Apache version difference

hello - does anybody know why is it i am seeing apache version number differences?

# httpd -v ;
Server version: Apache/2.4.37 (centos)
Server built: Nov 4 2020 03:20:37

phpinfo():

SERVER_SOFTWARE Apache/2.4.6

Two possibilities (guessing, because googling doesn’t want to tell me):

  1. PHP was built against an older version of Apache. If you aren’t using mod_php (which you definitely should not be), it doesn’t matter what version it’s build against, as it only gets proxied through Apache via fcgid or php-fpm. You updated Apache but the PHP packages were all built against the CentOS standard version of Apache.
  2. You have two Apache versions installed. CentOS 7 has 2.4.6, right? So, 2.4.37 is either from a third party repo (maybe OK) or a from-source install (probably too risky, I’d advise against it).

Or
maybe .you’re running CentOS 8? That has Apache 2.4.37. I don’t know why PHP would report Apache 2.4.6. phpinfo() on my CentOS 8 system doesn’t show a version in SERVER_SOFTWARE. Just says “Apache” (but, maybe it depends on how it’s run).

Centos-8 (soon to be rocky-linux, hopefully).

php-fpm:

# php-fpm  -v
PHP 7.4.6 (fpm-fcgi) (built: May 12 2020 08:09:15)
Copyright (c) The PHP Group
Zend Engine v3.4.0, Copyright (c) Zend Technologies
    with Zend OPcache v7.4.6, Copyright (c), by Zend Technologies
1 Like

does anybody know why is it i am seeing apache version number differences?

Yes. An extra guess to what Joe already suggested. It could be caused by mod_security, which will easily and effectively enable you to make Apache return anything with server header.

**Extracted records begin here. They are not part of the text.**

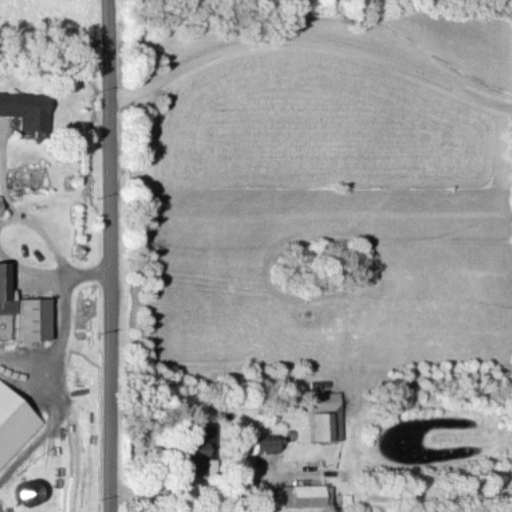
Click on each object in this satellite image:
road: (313, 42)
building: (24, 109)
road: (48, 248)
road: (111, 256)
road: (9, 259)
building: (4, 292)
building: (31, 318)
road: (58, 323)
building: (322, 415)
building: (13, 422)
building: (263, 443)
building: (194, 448)
building: (26, 491)
road: (183, 492)
building: (303, 494)
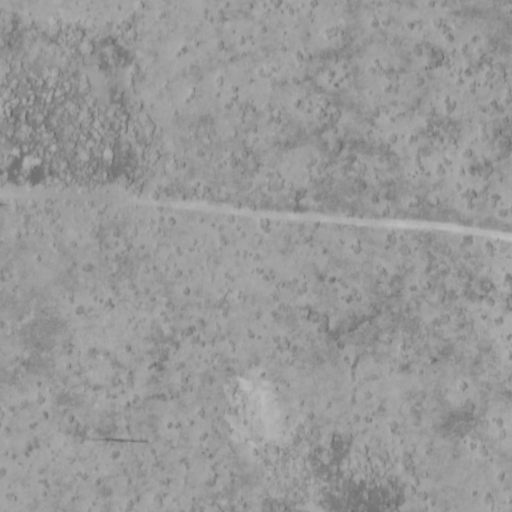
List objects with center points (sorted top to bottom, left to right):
power tower: (85, 438)
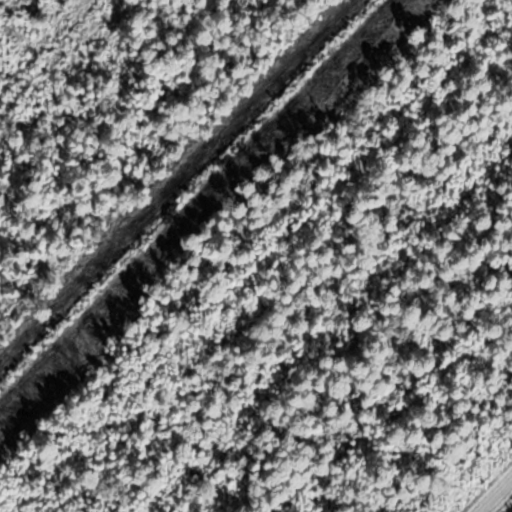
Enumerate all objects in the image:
road: (498, 497)
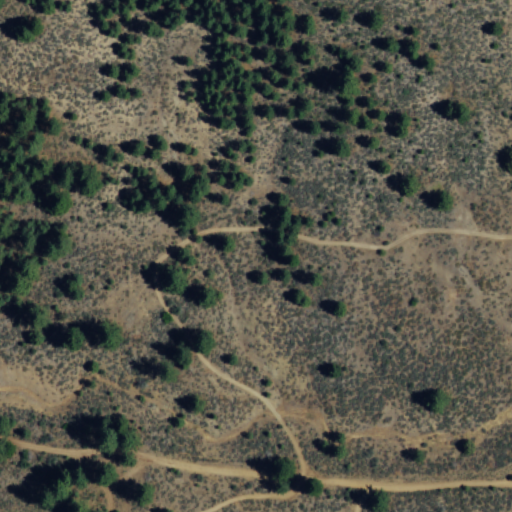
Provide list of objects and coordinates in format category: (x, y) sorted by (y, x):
road: (194, 233)
road: (253, 474)
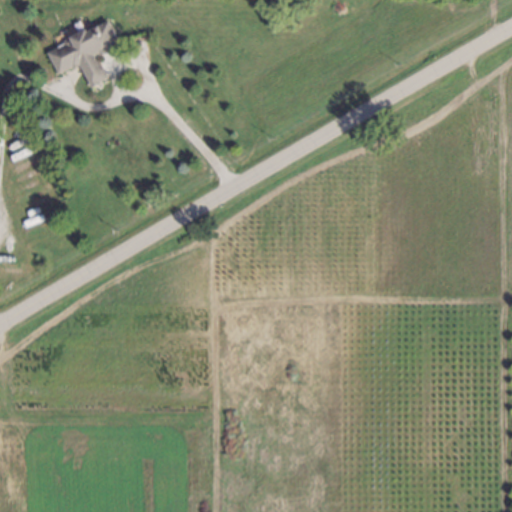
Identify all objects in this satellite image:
building: (83, 51)
road: (45, 84)
road: (184, 130)
road: (256, 175)
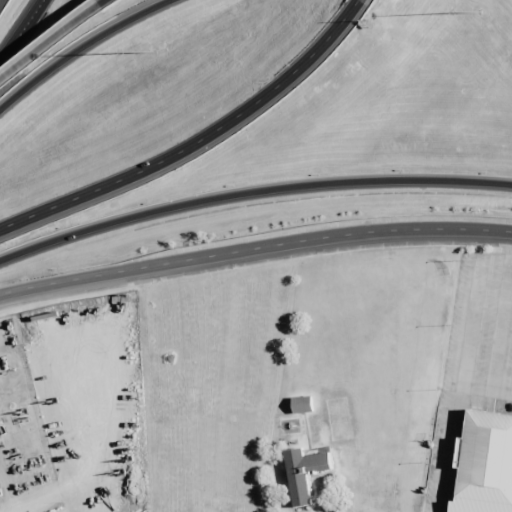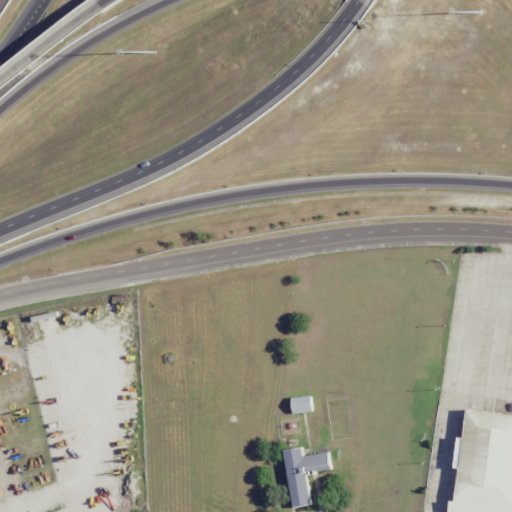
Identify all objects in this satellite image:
road: (356, 5)
road: (19, 29)
road: (51, 38)
road: (80, 51)
road: (190, 143)
road: (251, 192)
road: (490, 228)
road: (232, 250)
road: (462, 358)
building: (302, 404)
building: (485, 464)
building: (486, 464)
building: (304, 472)
building: (304, 473)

In order to display Apache 2.4.6 (as in initial question) string, first set on httpd.conf global config file:

ServerTokens Minor


 and later edit mod_security.conf file with:

SecServerSignature "Apache 3.0"

Yes, it presumes that mod_security is installed and enabled.

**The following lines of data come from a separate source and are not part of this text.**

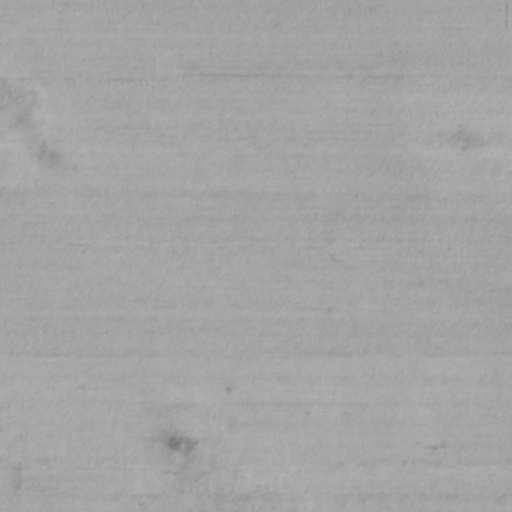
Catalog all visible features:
crop: (256, 256)
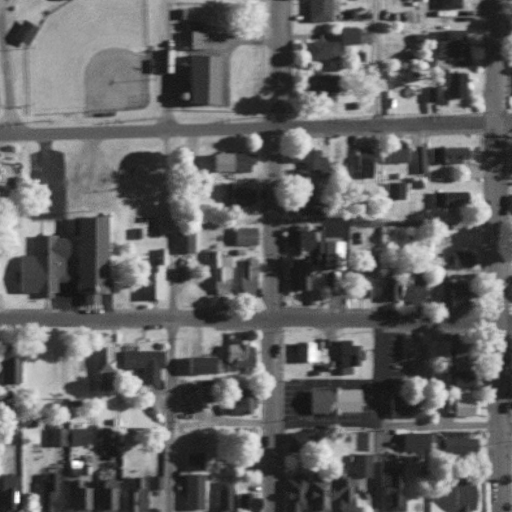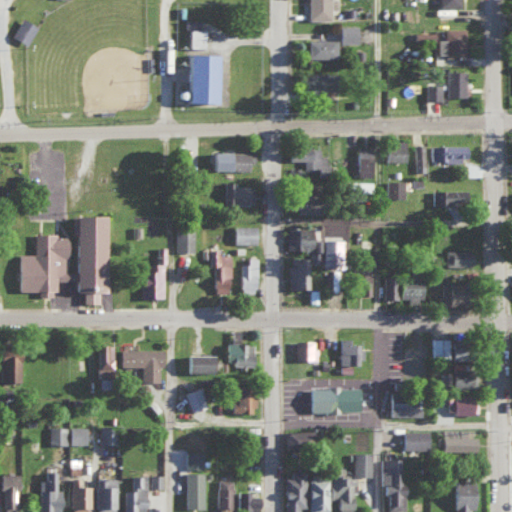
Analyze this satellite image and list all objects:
building: (446, 3)
building: (316, 9)
road: (508, 12)
building: (21, 30)
building: (346, 33)
building: (193, 37)
building: (450, 42)
building: (320, 48)
park: (101, 59)
road: (175, 67)
road: (17, 70)
building: (196, 78)
building: (452, 82)
park: (3, 84)
building: (314, 84)
building: (430, 91)
road: (256, 132)
building: (392, 150)
building: (445, 152)
building: (304, 154)
building: (416, 155)
building: (511, 159)
building: (228, 160)
building: (360, 161)
building: (357, 185)
building: (392, 188)
building: (235, 193)
building: (446, 195)
building: (298, 198)
road: (398, 221)
building: (242, 233)
building: (295, 236)
building: (181, 238)
building: (324, 250)
road: (506, 255)
road: (284, 256)
road: (388, 256)
building: (457, 256)
building: (63, 259)
building: (216, 271)
building: (295, 271)
building: (245, 274)
building: (150, 276)
building: (358, 279)
building: (399, 285)
building: (449, 291)
road: (256, 319)
building: (441, 347)
building: (302, 348)
building: (235, 351)
building: (346, 351)
building: (102, 358)
building: (140, 360)
building: (195, 361)
building: (8, 365)
building: (457, 374)
building: (193, 397)
building: (238, 397)
building: (330, 397)
building: (400, 402)
building: (457, 403)
road: (180, 416)
road: (399, 424)
building: (3, 432)
building: (75, 433)
building: (105, 433)
building: (55, 434)
building: (411, 437)
building: (453, 438)
building: (359, 462)
building: (153, 480)
building: (388, 480)
building: (191, 488)
building: (292, 489)
building: (327, 489)
building: (7, 490)
building: (46, 492)
building: (221, 492)
building: (103, 493)
building: (133, 493)
building: (460, 494)
building: (76, 495)
building: (243, 500)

I don’t know why PHP would report Apache 2.4.6. phpinfo() on my CentOS 8 system doesn’t show a version in SERVER_SOFTWARE.

This is controlled with aforementioned ServerTokens directive.

SERVER_SOFTWARE Apache/2.4.6

Use editing config files manually and search in files content feature to find 2.4.6 string, in case my suggestion is something that happening in your case:

1 Like

thank you. i do not have a mod_security.conf file which according to Joe Cooper’s comment is a good thing.

i am prepared to ignore the phpinfo() version number and just stick with httpd-v; instead, but still i thought it was a little curious.

The string could show up in Apache binaries too. Could there be a module that was meant for – or like Joe suggested, built on – the older Apache version?

This is no emergency but it’s still intriguing.

I don’t understand what you’re asking.

The string could show up in Apache binaries too.

The version number found in binaries is actual Apache version, which can be universally checked across distros with apachectl -v command (it is assumed that there is only one Apache version installed and running).

i am wondering if this question is better to be asked in a php forum.

I suppose the question should’ve been more like ‘Could there be an older Apache module that doesn’t belong?’ but the flaw in my guess is more obvious now.

I didn’t say anything about mod_security, and have no strongly held opinions about it.

phpinfo() and global $_SERVER['SERVER_SOFTWARE'] is a header, and depends on Apache and not any PHP modules. You could open a browser’s console and see the same on the network tab.

i am prepared to ignore the phpinfo() version number and just stick with httpd-v; instead, but still i thought it was a little curious.

Have you tried rebooting your server?

What is the output of the following command:

find / -name httpd

What is Server API set to on phpinfo() output? It would be useful to see full output.

apologies, Joe. i misread your original comment and mixed up mod_security with mod_php.

ps – i just made a tiny contribution to webmin/virtualmin. i hope i used the correct website!

Ilia, Joe, you guys are totally fantastic.

1 Like

This topic was automatically closed 8 days after the last reply. New replies are no longer allowed.